Value-based payments and EHRs expected to continue trajectory during reform

Despite the uncertainty surrounding health care reform under the upcoming Trump administration, health law experts project that the transition to value-based payments and further development of electronic health record (EHR) systems will be a constant in the coming years. Four of Avalere Health’s senior vice presidents offered their opinions during the 2017 Healthcare Industry Outlook webinar, making educated guesses about what upcoming changes the industry may see.

What will change?

The webinar started with the topic on everyone’s mind: what will happen to the Patient Protection and Affordable Care Act (ACA)? Broadly, the presenters expect that federal spending on health care will be capped and states will be granted more flexibility in designing their Medicaid programs. Reduction of regulations to encourage the private sector to provide a range of products in a competitive market is also to be expected.

The likelihood of repeal was discussed for several different ACA sections. The most likely to be repealed were the individual and employer mandates, subsidies, industry taxes, Medicare tax for high earners, and cuts to disproportionate share hospitals. Certain reforms, like protection for pre-existing coverage, drug related provisions, and changes to Medicare Advantage and Medicaid payment provisions are considered likely to remain. Subjects likely to be up for serious debate are Medicaid expansion, the Center for Medicare & Medicaid Innovation (CMMI), essential health benefits, and the preventive services coverage requirement.

Other areas

The focus on quality and value in health care is not expected to waver during the new administration. In light of significant regulatory and policy barriers, providers are unable to establish outcome-based contracts and create more innovative payment arrangements. More flexibility in the ability to establish and agree on value between parties is expected to be a policy pressure point.
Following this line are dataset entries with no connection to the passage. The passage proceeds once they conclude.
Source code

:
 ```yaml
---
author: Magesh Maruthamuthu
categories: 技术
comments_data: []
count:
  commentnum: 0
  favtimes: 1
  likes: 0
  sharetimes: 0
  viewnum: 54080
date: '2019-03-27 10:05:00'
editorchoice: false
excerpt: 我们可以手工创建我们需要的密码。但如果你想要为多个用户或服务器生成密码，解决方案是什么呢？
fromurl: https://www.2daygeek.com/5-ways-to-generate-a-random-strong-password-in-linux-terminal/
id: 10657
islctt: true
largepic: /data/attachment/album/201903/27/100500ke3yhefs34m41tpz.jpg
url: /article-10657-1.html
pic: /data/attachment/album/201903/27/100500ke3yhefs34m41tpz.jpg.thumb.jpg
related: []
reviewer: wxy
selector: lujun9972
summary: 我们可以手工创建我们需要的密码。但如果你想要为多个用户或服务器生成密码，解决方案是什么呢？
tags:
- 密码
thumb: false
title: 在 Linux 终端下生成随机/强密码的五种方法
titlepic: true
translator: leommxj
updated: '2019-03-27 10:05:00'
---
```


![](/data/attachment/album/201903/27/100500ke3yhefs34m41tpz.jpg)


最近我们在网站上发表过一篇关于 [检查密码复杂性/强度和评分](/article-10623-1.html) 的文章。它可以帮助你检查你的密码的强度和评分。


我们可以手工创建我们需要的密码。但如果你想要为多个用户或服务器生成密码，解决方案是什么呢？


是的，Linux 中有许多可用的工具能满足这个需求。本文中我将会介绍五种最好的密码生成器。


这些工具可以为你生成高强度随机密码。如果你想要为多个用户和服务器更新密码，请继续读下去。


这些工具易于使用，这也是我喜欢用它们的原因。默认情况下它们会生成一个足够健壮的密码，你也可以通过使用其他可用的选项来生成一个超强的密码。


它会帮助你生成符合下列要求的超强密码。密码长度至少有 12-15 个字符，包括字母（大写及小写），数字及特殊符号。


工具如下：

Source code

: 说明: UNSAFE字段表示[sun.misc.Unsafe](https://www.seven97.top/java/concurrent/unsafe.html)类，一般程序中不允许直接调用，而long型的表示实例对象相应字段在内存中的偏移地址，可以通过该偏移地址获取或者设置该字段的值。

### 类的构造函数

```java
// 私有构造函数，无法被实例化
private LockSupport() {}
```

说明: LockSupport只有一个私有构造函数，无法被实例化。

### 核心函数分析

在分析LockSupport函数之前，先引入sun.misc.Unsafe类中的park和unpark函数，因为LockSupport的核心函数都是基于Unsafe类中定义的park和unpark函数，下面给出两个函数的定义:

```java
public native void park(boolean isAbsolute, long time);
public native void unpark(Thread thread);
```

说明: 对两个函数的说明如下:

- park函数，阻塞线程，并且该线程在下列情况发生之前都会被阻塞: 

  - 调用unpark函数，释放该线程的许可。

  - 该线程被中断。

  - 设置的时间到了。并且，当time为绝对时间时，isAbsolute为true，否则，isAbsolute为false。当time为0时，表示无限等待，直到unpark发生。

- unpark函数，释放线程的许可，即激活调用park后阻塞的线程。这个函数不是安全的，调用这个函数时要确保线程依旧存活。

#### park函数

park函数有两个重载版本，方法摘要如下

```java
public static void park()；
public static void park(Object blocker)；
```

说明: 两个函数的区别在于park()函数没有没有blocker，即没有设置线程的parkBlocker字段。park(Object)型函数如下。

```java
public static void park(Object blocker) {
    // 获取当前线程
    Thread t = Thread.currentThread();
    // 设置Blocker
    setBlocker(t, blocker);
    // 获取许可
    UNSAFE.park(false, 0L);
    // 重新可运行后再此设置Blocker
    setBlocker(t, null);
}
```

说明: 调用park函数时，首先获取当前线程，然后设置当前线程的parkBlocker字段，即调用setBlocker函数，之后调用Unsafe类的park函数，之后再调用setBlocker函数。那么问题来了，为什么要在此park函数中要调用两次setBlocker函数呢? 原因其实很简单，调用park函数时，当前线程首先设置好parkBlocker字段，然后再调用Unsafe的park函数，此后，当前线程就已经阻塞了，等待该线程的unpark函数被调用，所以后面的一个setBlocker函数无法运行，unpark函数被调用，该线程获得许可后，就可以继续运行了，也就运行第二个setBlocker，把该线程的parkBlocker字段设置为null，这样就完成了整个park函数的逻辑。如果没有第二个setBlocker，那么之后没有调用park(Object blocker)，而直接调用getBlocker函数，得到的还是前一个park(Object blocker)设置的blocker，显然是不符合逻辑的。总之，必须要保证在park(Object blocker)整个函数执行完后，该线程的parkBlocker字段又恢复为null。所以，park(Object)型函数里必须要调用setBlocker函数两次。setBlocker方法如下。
The value discussion typically focuses on provider performance, but the presenters noted that drugs are an important value consideration, especially in light of rising costs. The traditional approach to determining drug value is expected to evolve, as frameworks had previously been established based on clinical benefit, toxicity, and product cost, which ignored patient considerations and relied too much on data from limited populations. In addition to incorporating more real world data, drug value frameworks have begun to focus on not only on health outcomes, but patient experiences and financial considerations during treatment.

Although “virtually every hospital” is using some sort of EHR system, interoperability continues to be a sticking point. In the near future, the ability to more effectively use, share, and interact with data is expected to improve. Continued advancements in studying data is also expected to change the way providers practice, including big advances in population health.